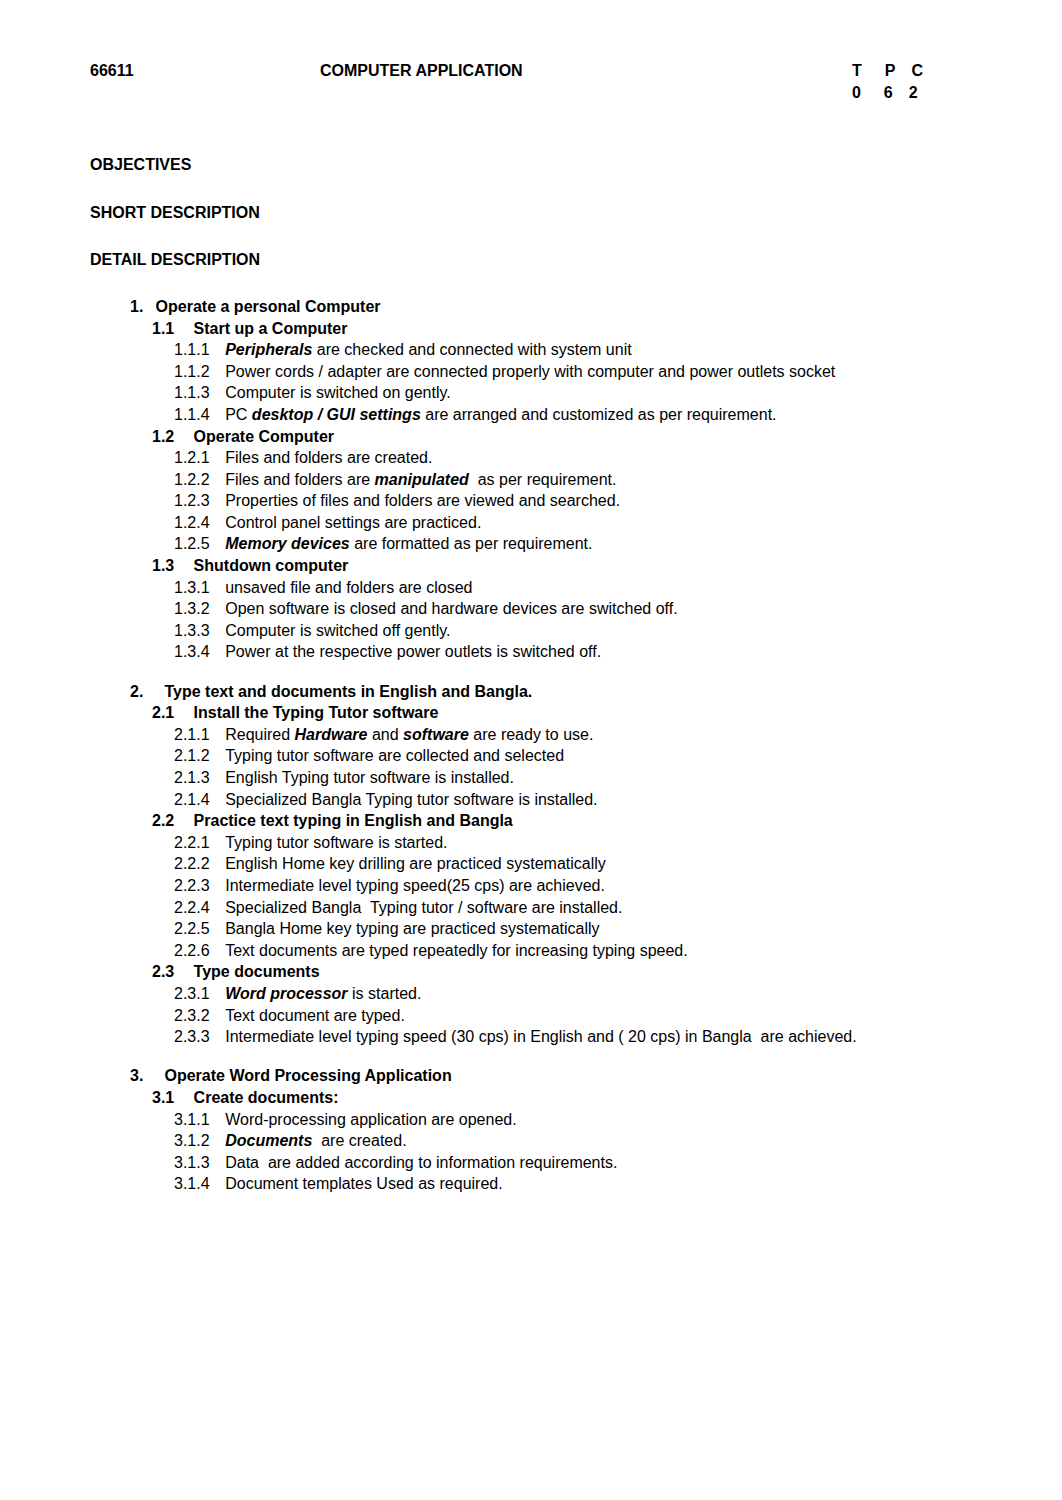66611
COMPUTER APPLICATION
T P C 0 6 2
OBJECTIVES
SHORT DESCRIPTION
DETAIL DESCRIPTION
1. Operate a personal Computer
1.1 Start up a Computer
1.1.1 Peripherals are checked and connected with system unit
1.1.2 Power cords / adapter are connected properly with computer and power outlets socket
1.1.3 Computer is switched on gently.
1.1.4 PC desktop / GUI settings are arranged and customized as per requirement.
1.2 Operate Computer
1.2.1 Files and folders are created.
1.2.2 Files and folders are manipulated as per requirement.
1.2.3 Properties of files and folders are viewed and searched.
1.2.4 Control panel settings are practiced.
1.2.5 Memory devices are formatted as per requirement.
1.3 Shutdown computer
1.3.1unsaved file and folders are closed
1.3.2 Open software is closed and hardware devices are switched off.
1.3.3 Computer is switched off gently.
1.3.4 Power at the respective power outlets is switched off.
2. Type text and documents in English and Bangla.
2.1 Install the Typing Tutor software
2.1.1 Required Hardware and software are ready to use.
2.1.2 Typing tutor software are collected and selected
2.1.3 English Typing tutor software is installed.
2.1.4 Specialized Bangla Typing tutor software is installed.
2.2 Practice text typing in English and Bangla
2.2.1 Typing tutor software is started.
2.2.2 English Home key drilling are practiced systematically
2.2.3 Intermediate level typing speed(25 cps) are achieved.
2.2.4 Specialized Bangla Typing tutor / software are installed.
2.2.5 Bangla Home key typing are practiced systematically
2.2.6 Text documents are typed repeatedly for increasing typing speed.
2.3 Type documents
2.3.1 Word processor is started.
2.3.2 Text document are typed.
2.3.3 Intermediate level typing speed (30 cps) in English and ( 20 cps) in Bangla are achieved.
3. Operate Word Processing Application
3.1 Create documents:
3.1.1 Word-processing application are opened.
3.1.2 Documents are created.
3.1.3 Data are added according to information requirements.
3.1.4 Document templates Used as required.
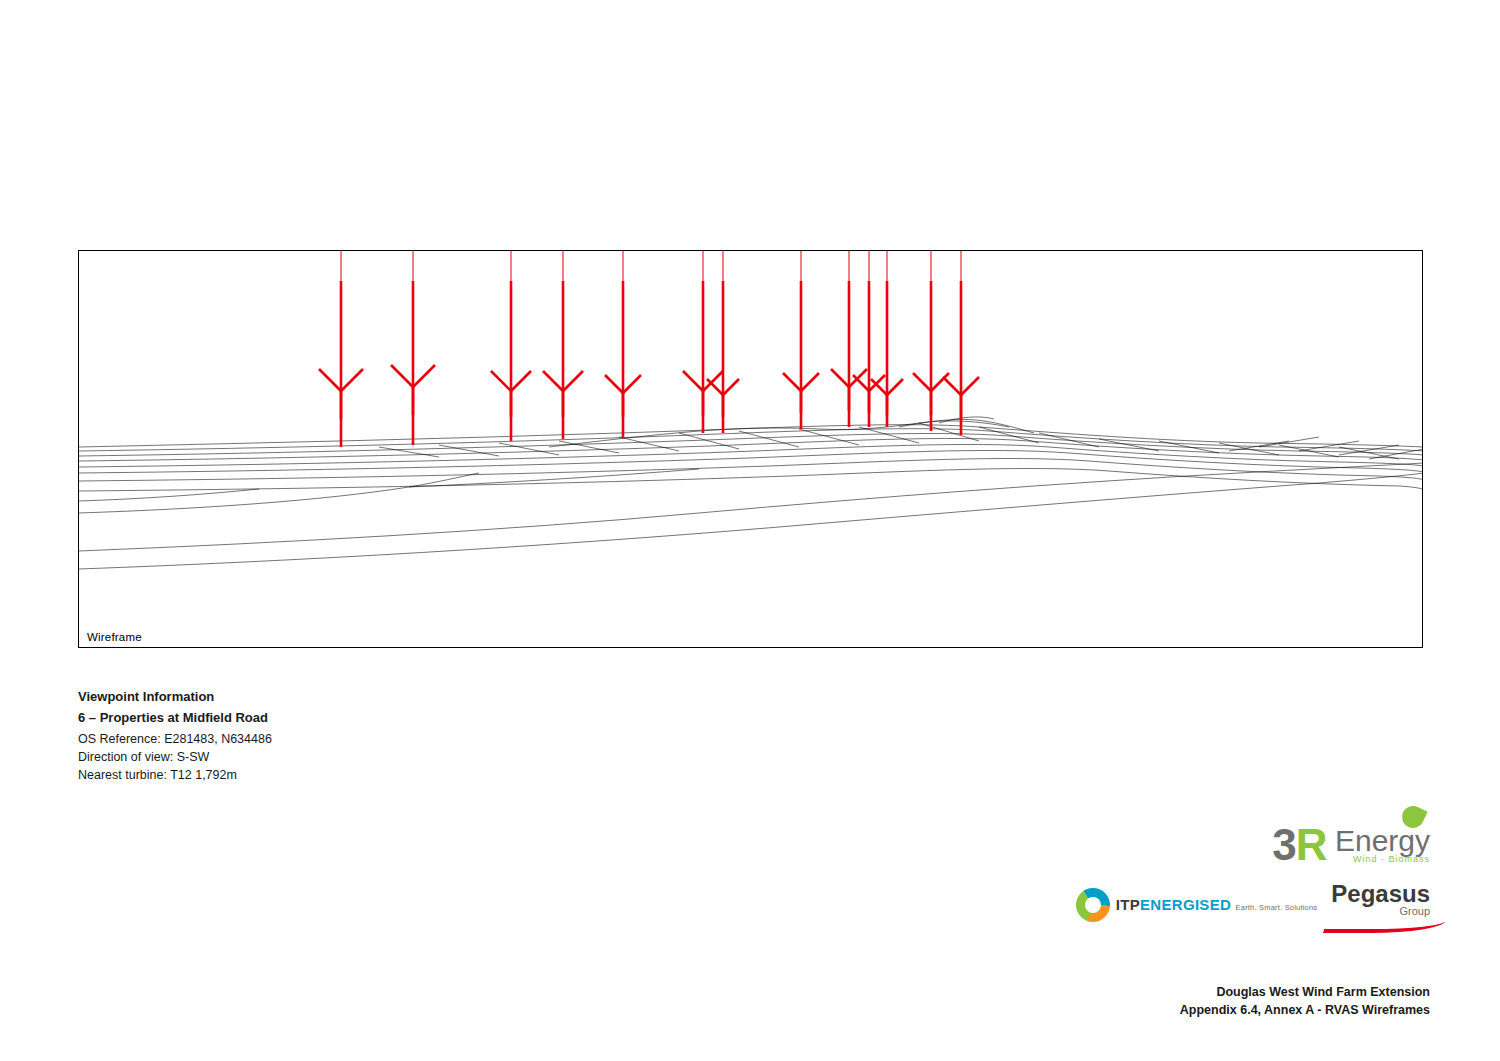13 12 9 8 5 11 4 7 10 3 1 6 2
Wireframe
Viewpoint Information
6 – Properties at Midfield Road
OS Reference: E281483, N634486
Direction of view: S-SW
Nearest turbine: T12 1,792m
3R Energy Wind · Biomass
ITPENERGISED Earth. Smart. Solutions
Pegasus
Group
Douglas West Wind Farm Extension
Appendix 6.4, Annex A - RVAS Wireframes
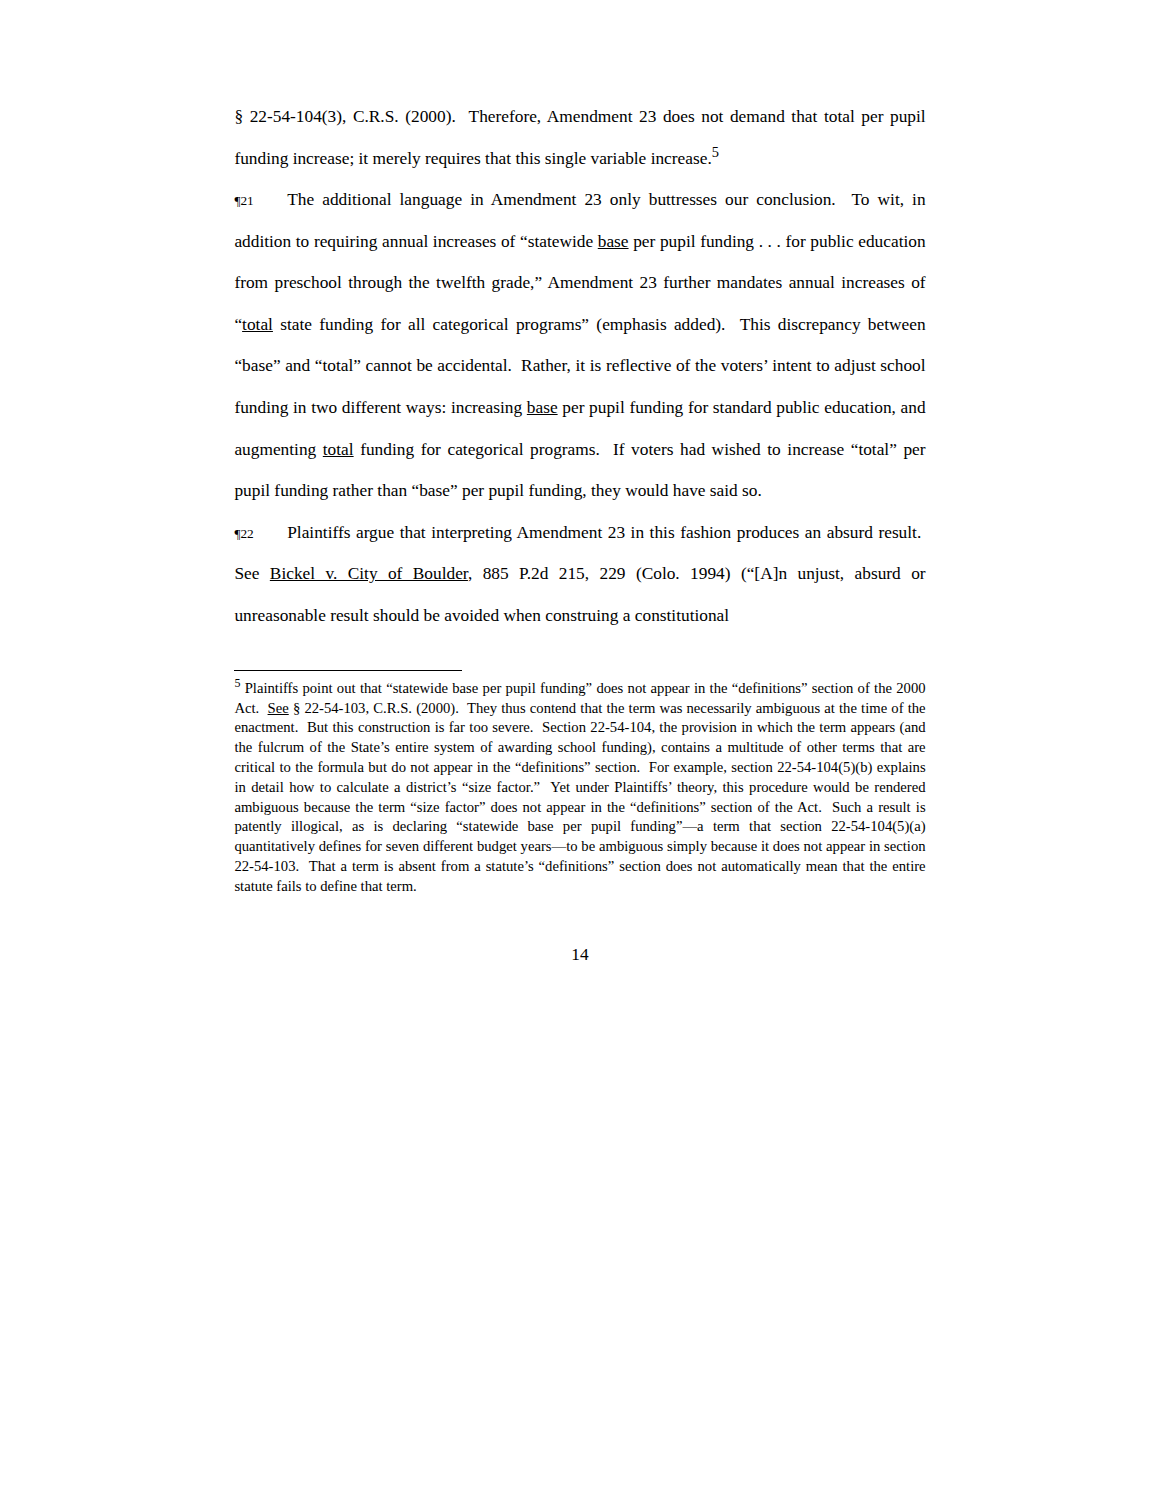§ 22-54-104(3), C.R.S. (2000). Therefore, Amendment 23 does not demand that total per pupil funding increase; it merely requires that this single variable increase.5
¶21 The additional language in Amendment 23 only buttresses our conclusion. To wit, in addition to requiring annual increases of “statewide base per pupil funding . . . for public education from preschool through the twelfth grade,” Amendment 23 further mandates annual increases of “total state funding for all categorical programs” (emphasis added). This discrepancy between “base” and “total” cannot be accidental. Rather, it is reflective of the voters’ intent to adjust school funding in two different ways: increasing base per pupil funding for standard public education, and augmenting total funding for categorical programs. If voters had wished to increase “total” per pupil funding rather than “base” per pupil funding, they would have said so.
¶22 Plaintiffs argue that interpreting Amendment 23 in this fashion produces an absurd result. See Bickel v. City of Boulder, 885 P.2d 215, 229 (Colo. 1994) (“[A]n unjust, absurd or unreasonable result should be avoided when construing a constitutional
5 Plaintiffs point out that “statewide base per pupil funding” does not appear in the “definitions” section of the 2000 Act. See § 22-54-103, C.R.S. (2000). They thus contend that the term was necessarily ambiguous at the time of the enactment. But this construction is far too severe. Section 22-54-104, the provision in which the term appears (and the fulcrum of the State’s entire system of awarding school funding), contains a multitude of other terms that are critical to the formula but do not appear in the “definitions” section. For example, section 22-54-104(5)(b) explains in detail how to calculate a district’s “size factor.” Yet under Plaintiffs’ theory, this procedure would be rendered ambiguous because the term “size factor” does not appear in the “definitions” section of the Act. Such a result is patently illogical, as is declaring “statewide base per pupil funding”—a term that section 22-54-104(5)(a) quantitatively defines for seven different budget years—to be ambiguous simply because it does not appear in section 22-54-103. That a term is absent from a statute’s “definitions” section does not automatically mean that the entire statute fails to define that term.
14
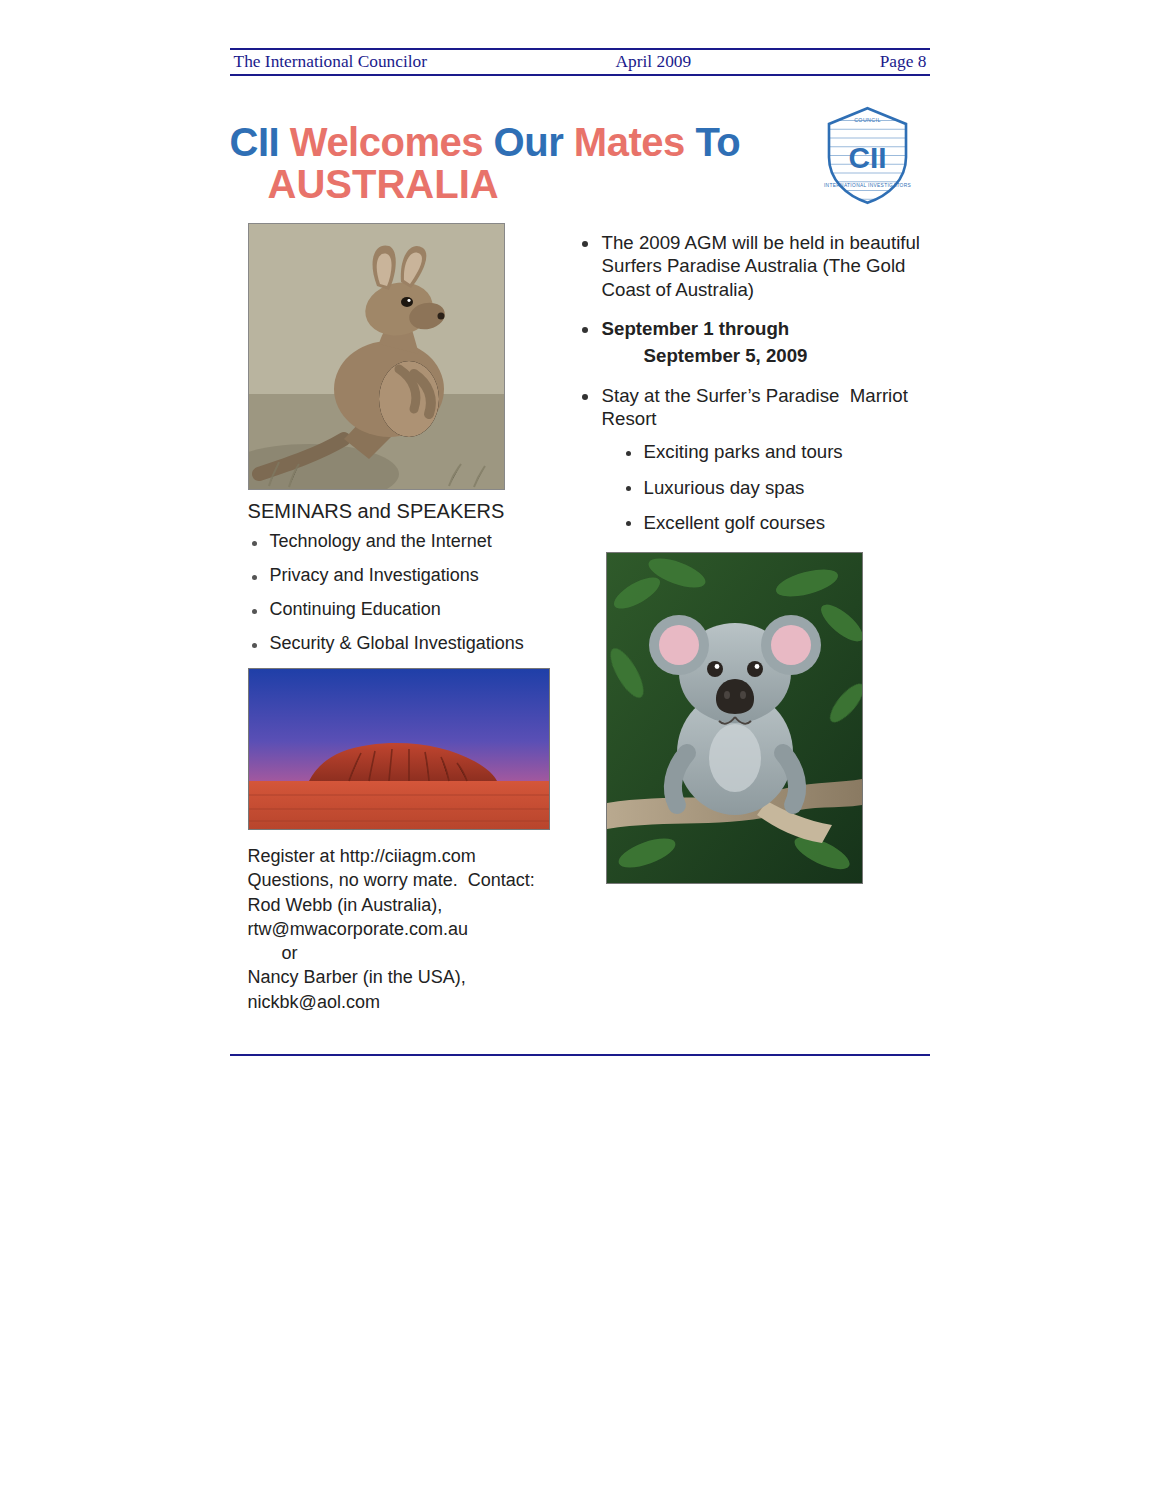The International Councilor April 2009 Page 8
COUNCIL CII INTERNATIONAL INVESTIGATORS
CII Welcomes Our Mates To AUSTRALIA
SEMINARS and SPEAKERS
Technology and the Internet
Privacy and Investigations
Continuing Education
Security & Global Investigations
Register at http://ciiagm.com
Questions, no worry mate. Contact:
Rod Webb (in Australia),
rtw@mwacorporate.com.au
or
Nancy Barber (in the USA), nickbk@aol.com
The 2009 AGM will be held in beautiful Surfers Paradise Australia (The Gold Coast of Australia)
September 1 through September 5, 2009
Stay at the Surfer’s Paradise Marriot Resort
Exciting parks and tours
Luxurious day spas
Excellent golf courses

==========

### Problem description
Starting with the line that has "3.1.3 Data are" and ending with the line that has "Appendix 6.4, Annex A - RVAS Wireframes", repeat the lines above exactly, omitting every picture.

### Answer space
3.1.3 Data are added according to information requirements.
3.1.4 Document templates Used as required.
13 12 9 8 5 11 4 7 10 3 1 6 2
Wireframe
Viewpoint Information
6 – Properties at Midfield Road
OS Reference: E281483, N634486
Direction of view: S-SW
Nearest turbine: T12 1,792m
3R Energy Wind · Biomass
ITPENERGISED Earth. Smart. Solutions
Pegasus
Group
Douglas West Wind Farm Extension
Appendix 6.4, Annex A - RVAS Wireframes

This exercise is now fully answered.